Bharti reports 27 per cent slump in Q2 net profit
10 Nov 2010
Bharti Airtel Ltd, India's largest mobile-phone operator, reported a 27 per cent slump in net profit, as the company cut call rates to win a larger share of the market in Africa and compete with 14 other companies in India.
Second-quarter net income dropped to Rs1,660 crore ($374 million) in the three months ended 30 September from Rs2,260 crore a year earlier, New Delhi-based Bharti said today. That lagged behind the Rs1,780 crore average of 27 analyst estimates compiled by Bloomberg.
Intensifying competition with Vodafone Group Plc and Reliance Communications Ltd. drove Bharti's monthly phone bills in India down 20 per cent in the quarter. Chairman Mittal has expanded the company into countries including Kenya and cut call rates to win customers after the $9 billion purchase of African assets from Kuwait's Mobile Telecommunications Co.
''We've modified our tariffs in 10 markets out of 16,'' Manoj Kohli, chief executive officer of Bharti's Africa business, said today in a press briefing. ''In some markets, we had an unsustainable premium of 30 to 40 per cent.''
Zain Kenya, a unit of Bharti, on 18 August cut domestic call rates in half to 3 shillings (4 cents) a minute.
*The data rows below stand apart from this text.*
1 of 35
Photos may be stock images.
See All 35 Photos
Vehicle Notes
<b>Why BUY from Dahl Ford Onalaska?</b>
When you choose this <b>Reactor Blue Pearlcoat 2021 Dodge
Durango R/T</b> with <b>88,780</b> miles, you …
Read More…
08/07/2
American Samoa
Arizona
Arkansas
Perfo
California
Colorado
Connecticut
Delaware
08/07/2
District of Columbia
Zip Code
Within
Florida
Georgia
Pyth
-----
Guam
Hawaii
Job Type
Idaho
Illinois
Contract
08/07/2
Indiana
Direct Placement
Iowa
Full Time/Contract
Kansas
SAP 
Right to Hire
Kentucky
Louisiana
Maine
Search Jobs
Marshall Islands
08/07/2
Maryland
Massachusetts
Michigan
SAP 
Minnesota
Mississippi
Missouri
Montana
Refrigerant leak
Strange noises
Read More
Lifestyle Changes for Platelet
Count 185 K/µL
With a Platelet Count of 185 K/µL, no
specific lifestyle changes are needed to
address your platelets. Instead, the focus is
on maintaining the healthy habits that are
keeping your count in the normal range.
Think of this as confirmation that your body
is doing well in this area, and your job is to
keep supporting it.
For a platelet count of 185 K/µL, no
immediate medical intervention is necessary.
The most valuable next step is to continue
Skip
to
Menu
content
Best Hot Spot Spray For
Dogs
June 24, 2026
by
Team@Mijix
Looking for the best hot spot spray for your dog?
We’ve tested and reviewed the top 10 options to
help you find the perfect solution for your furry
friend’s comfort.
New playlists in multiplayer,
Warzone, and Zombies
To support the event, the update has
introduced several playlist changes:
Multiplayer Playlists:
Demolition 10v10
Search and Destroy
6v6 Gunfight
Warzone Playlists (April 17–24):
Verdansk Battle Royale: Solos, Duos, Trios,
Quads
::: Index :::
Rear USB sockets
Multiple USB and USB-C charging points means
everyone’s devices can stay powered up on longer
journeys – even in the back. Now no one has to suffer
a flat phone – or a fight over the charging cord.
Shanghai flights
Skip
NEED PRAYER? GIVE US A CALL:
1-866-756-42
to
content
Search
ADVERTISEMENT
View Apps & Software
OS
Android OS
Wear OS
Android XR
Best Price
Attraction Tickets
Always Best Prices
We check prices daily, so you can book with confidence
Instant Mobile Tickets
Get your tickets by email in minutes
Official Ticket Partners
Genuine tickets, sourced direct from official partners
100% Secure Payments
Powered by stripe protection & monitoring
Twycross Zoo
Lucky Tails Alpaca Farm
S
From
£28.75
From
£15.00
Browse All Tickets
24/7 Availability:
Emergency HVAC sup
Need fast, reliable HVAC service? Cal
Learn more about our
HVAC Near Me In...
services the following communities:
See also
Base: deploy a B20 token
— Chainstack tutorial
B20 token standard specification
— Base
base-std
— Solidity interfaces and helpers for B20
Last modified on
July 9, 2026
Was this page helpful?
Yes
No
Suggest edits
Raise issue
In India, Japan's NTT DoCoMo Inc and Norway's Telenor ASA triggered a price war last year when they entered the country with cut-rate plans to win a larger share of a market that is forecast by researcher Gartner Inc to exceed 993 million users by the end of 2014. India had 671 million mobile-phone accounts in August, according to the phone regulator, lagging behind only China.